# DATA:

◆ ◆ ◆

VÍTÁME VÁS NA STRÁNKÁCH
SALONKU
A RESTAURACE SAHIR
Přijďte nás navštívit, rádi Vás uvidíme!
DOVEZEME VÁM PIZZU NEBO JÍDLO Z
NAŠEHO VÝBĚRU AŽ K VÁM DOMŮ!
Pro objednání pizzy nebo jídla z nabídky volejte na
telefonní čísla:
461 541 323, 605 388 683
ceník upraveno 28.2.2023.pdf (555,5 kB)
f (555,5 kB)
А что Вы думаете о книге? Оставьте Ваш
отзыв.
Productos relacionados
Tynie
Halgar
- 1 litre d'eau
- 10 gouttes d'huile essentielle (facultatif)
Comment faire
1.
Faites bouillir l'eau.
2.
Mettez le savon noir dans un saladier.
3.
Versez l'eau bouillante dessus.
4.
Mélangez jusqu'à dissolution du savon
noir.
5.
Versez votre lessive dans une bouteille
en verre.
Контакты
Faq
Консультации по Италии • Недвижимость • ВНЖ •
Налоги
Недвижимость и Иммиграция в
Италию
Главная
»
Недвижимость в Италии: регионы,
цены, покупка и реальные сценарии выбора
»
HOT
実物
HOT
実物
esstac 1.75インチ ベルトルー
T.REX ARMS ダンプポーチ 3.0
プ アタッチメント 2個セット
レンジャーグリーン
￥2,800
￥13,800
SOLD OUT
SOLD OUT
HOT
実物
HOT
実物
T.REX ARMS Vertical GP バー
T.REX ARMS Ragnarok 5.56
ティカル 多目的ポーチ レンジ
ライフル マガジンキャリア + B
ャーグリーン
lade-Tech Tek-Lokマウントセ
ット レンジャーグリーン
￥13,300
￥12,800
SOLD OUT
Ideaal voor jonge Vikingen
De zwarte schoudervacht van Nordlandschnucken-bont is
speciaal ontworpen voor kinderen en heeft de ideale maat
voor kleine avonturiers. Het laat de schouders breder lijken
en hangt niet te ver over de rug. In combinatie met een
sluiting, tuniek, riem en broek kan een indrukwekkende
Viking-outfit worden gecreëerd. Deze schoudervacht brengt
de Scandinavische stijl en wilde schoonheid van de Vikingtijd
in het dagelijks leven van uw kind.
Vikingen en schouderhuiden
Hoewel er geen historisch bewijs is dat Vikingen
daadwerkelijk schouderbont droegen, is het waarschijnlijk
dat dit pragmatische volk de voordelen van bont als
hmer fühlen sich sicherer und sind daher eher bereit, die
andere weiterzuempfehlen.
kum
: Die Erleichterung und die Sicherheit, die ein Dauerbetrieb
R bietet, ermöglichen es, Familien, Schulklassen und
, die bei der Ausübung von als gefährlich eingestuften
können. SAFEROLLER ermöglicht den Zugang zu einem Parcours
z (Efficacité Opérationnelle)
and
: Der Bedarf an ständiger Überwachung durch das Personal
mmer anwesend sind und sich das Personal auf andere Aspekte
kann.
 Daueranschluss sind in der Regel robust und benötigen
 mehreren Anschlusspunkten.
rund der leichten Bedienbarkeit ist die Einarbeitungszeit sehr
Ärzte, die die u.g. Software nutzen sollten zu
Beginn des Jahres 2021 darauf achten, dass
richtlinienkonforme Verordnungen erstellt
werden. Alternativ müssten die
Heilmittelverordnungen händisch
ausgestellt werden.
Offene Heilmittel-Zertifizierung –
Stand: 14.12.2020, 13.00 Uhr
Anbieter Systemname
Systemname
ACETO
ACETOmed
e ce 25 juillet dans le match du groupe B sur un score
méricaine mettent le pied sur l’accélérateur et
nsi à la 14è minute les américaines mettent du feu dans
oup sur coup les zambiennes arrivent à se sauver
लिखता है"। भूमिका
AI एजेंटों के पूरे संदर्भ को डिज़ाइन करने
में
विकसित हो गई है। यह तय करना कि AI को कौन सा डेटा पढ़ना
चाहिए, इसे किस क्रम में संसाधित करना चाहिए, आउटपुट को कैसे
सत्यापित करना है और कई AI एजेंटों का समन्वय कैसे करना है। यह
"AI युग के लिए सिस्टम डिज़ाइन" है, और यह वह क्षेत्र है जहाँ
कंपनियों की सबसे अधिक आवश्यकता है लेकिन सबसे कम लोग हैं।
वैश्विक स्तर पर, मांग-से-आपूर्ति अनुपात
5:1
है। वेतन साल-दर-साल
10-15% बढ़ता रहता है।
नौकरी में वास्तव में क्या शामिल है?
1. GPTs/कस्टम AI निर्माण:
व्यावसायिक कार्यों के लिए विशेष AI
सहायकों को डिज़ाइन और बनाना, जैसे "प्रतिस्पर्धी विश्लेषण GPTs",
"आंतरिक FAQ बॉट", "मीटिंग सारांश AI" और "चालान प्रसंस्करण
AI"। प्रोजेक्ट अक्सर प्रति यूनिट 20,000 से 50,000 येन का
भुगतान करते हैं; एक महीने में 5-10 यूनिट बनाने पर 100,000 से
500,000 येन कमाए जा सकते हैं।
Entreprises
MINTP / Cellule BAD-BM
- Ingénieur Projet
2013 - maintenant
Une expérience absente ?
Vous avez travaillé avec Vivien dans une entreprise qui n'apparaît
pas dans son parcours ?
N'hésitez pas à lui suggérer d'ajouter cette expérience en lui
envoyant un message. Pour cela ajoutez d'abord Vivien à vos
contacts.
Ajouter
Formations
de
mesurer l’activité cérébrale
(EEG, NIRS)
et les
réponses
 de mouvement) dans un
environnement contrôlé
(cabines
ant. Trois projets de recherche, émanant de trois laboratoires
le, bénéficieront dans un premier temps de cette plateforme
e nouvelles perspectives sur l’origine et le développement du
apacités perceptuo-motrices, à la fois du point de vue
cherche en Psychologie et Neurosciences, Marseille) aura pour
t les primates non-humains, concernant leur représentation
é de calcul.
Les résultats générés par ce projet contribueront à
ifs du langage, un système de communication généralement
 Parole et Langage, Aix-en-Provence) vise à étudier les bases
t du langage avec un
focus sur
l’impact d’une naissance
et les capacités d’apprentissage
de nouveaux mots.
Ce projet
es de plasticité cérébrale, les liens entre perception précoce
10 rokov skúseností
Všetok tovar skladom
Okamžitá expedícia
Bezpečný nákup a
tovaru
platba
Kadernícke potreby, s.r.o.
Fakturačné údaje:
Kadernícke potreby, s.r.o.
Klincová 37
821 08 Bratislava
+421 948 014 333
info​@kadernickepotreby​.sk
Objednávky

◆ ◆ ◆

# EXERCISE REQUIREMENTS:
Could you reproduce the items word for word, starting from their very first line and stopping after the line that contains "können. SAFEROLLER ermöglicht"?

# SOLUTION:
VÍTÁME VÁS NA STRÁNKÁCH
SALONKU
A RESTAURACE SAHIR
Přijďte nás navštívit, rádi Vás uvidíme!
DOVEZEME VÁM PIZZU NEBO JÍDLO Z
NAŠEHO VÝBĚRU AŽ K VÁM DOMŮ!
Pro objednání pizzy nebo jídla z nabídky volejte na
telefonní čísla:
461 541 323, 605 388 683
ceník upraveno 28.2.2023.pdf (555,5 kB)
f (555,5 kB)
А что Вы думаете о книге? Оставьте Ваш
отзыв.
Productos relacionados
Tynie
Halgar
- 1 litre d'eau
- 10 gouttes d'huile essentielle (facultatif)
Comment faire
1.
Faites bouillir l'eau.
2.
Mettez le savon noir dans un saladier.
3.
Versez l'eau bouillante dessus.
4.
Mélangez jusqu'à dissolution du savon
noir.
5.
Versez votre lessive dans une bouteille
en verre.
Контакты
Faq
Консультации по Италии • Недвижимость • ВНЖ •
Налоги
Недвижимость и Иммиграция в
Италию
Главная
»
Недвижимость в Италии: регионы,
цены, покупка и реальные сценарии выбора
»
HOT
実物
HOT
実物
esstac 1.75インチ ベルトルー
T.REX ARMS ダンプポーチ 3.0
プ アタッチメント 2個セット
レンジャーグリーン
￥2,800
￥13,800
SOLD OUT
SOLD OUT
HOT
実物
HOT
実物
T.REX ARMS Vertical GP バー
T.REX ARMS Ragnarok 5.56
ティカル 多目的ポーチ レンジ
ライフル マガジンキャリア + B
ャーグリーン
lade-Tech Tek-Lokマウントセ
ット レンジャーグリーン
￥13,300
￥12,800
SOLD OUT
Ideaal voor jonge Vikingen
De zwarte schoudervacht van Nordlandschnucken-bont is
speciaal ontworpen voor kinderen en heeft de ideale maat
voor kleine avonturiers. Het laat de schouders breder lijken
en hangt niet te ver over de rug. In combinatie met een
sluiting, tuniek, riem en broek kan een indrukwekkende
Viking-outfit worden gecreëerd. Deze schoudervacht brengt
de Scandinavische stijl en wilde schoonheid van de Vikingtijd
in het dagelijks leven van uw kind.
Vikingen en schouderhuiden
Hoewel er geen historisch bewijs is dat Vikingen
daadwerkelijk schouderbont droegen, is het waarschijnlijk
dat dit pragmatische volk de voordelen van bont als
hmer fühlen sich sicherer und sind daher eher bereit, die
andere weiterzuempfehlen.
kum
: Die Erleichterung und die Sicherheit, die ein Dauerbetrieb
R bietet, ermöglichen es, Familien, Schulklassen und
, die bei der Ausübung von als gefährlich eingestuften
können. SAFEROLLER ermöglicht den Zugang zu einem Parcours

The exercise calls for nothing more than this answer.